Data for this exercise »
━━━━━━━━

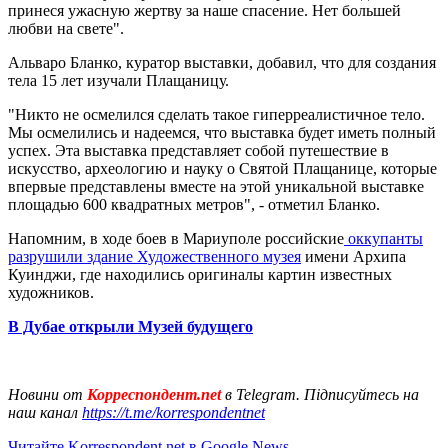
принеся ужасную жертву за наше спасение. Нет большей
любви на свете".
Альваро Бланко, куратор выставки, добавил, что для создания
тела 15 лет изучали Плащаницу.
"Никто не осмелился сделать такое гиперреалистичное тело.
Мы осмелились и надеемся, что выставка будет иметь полный
успех. Эта выставка представляет собой путешествие в
искусство, археологию и науку о Святой Плащанице, которые
впервые представлены вместе на этой уникальной выставке
площадью 600 квадратных метров", - отметил Бланко.
Напомним, в ходе боев в Мариуполе российские
оккупанты
разрушили здание Художественного музея
имени Архипа
Куинджи, где находились оригиналы картин известных
художников.
В Дубае открыли Музей будущего
Новини от
Корреспондент.net
в Telegram. Підписуйтесь на
наш канал
https://t.me/korrespondentnet
Читайте Korrespondent.net в Google News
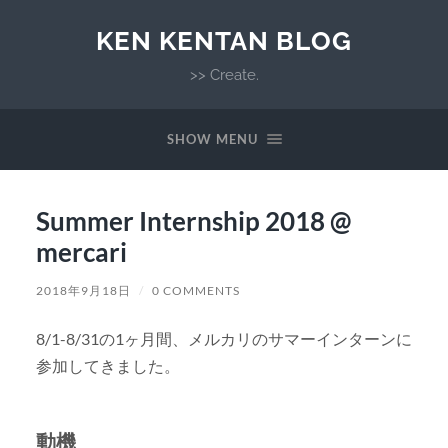
KEN KENTAN BLOG
>> Create.
SHOW MENU
Summer Internship 2018 @
mercari
2018年9月18日
/
0 COMMENTS
8/1-8/31の1ヶ月間、メルカリのサマーインターンに
参加してきました。
動機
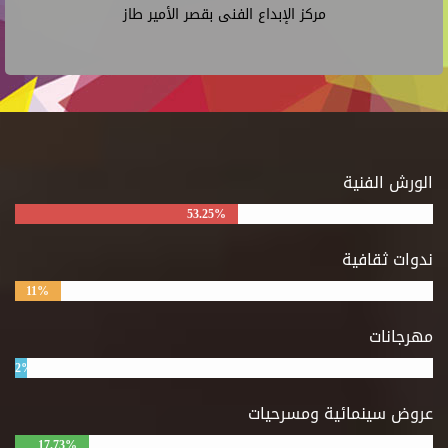
مركز الإبداع الفنى بقصر الأمير طاز
الورش الفنية
53.25%
ندوات ثقافية
11%
مهرجانات
2%
عروض سينمائية ومسرحيات
17.73%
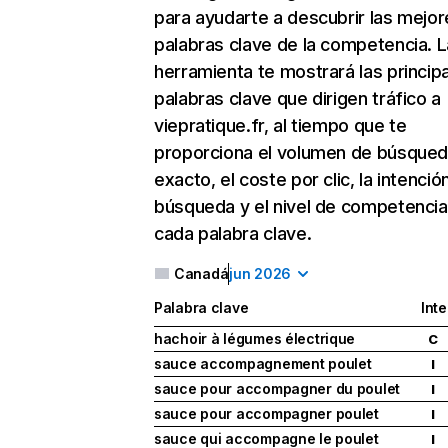
para ayudarte a descubrir las mejor
palabras clave de la competencia. L
herramienta te mostrará las princip
palabras clave que dirigen tráfico a
viepratique.fr, al tiempo que te
proporciona el volumen de búsque
exacto, el coste por clic, la intenció
búsqueda y el nivel de competencia
cada palabra clave.
Canadá
jun 2026
Palabra clave
Int
hachoir à légumes électrique
C
sauce accompagnement poulet
I
sauce pour accompagner du poulet
I
sauce pour accompagner poulet
I
sauce qui accompagne le poulet
I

━━━━━━━━

Problem details » Reproduce precisely the lines of the listing above, from the line containing "Читайте Korrespondent.net в Google News" to the last line, both ends included. Pictures are to be omitted.

Exercise result »
Читайте Korrespondent.net в Google News
KEN KENTAN BLOG
>> Create.
SHOW MENU
Summer Internship 2018 @
mercari
2018年9月18日
/
0 COMMENTS
8/1-8/31の1ヶ月間、メルカリのサマーインターンに
参加してきました。
動機
مركز الإبداع الفنى بقصر الأمير طاز
الورش الفنية
53.25%
ندوات ثقافية
11%
مهرجانات
2%
عروض سينمائية ومسرحيات
17.73%
para ayudarte a descubrir las mejor
palabras clave de la competencia. L
herramienta te mostrará las princip
palabras clave que dirigen tráfico a
viepratique.fr, al tiempo que te
proporciona el volumen de búsque
exacto, el coste por clic, la intenció
búsqueda y el nivel de competencia
cada palabra clave.
Canadá
jun 2026
Palabra clave
Int
hachoir à légumes électrique
C
sauce accompagnement poulet
I
sauce pour accompagner du poulet
I
sauce pour accompagner poulet
I
sauce qui accompagne le poulet
I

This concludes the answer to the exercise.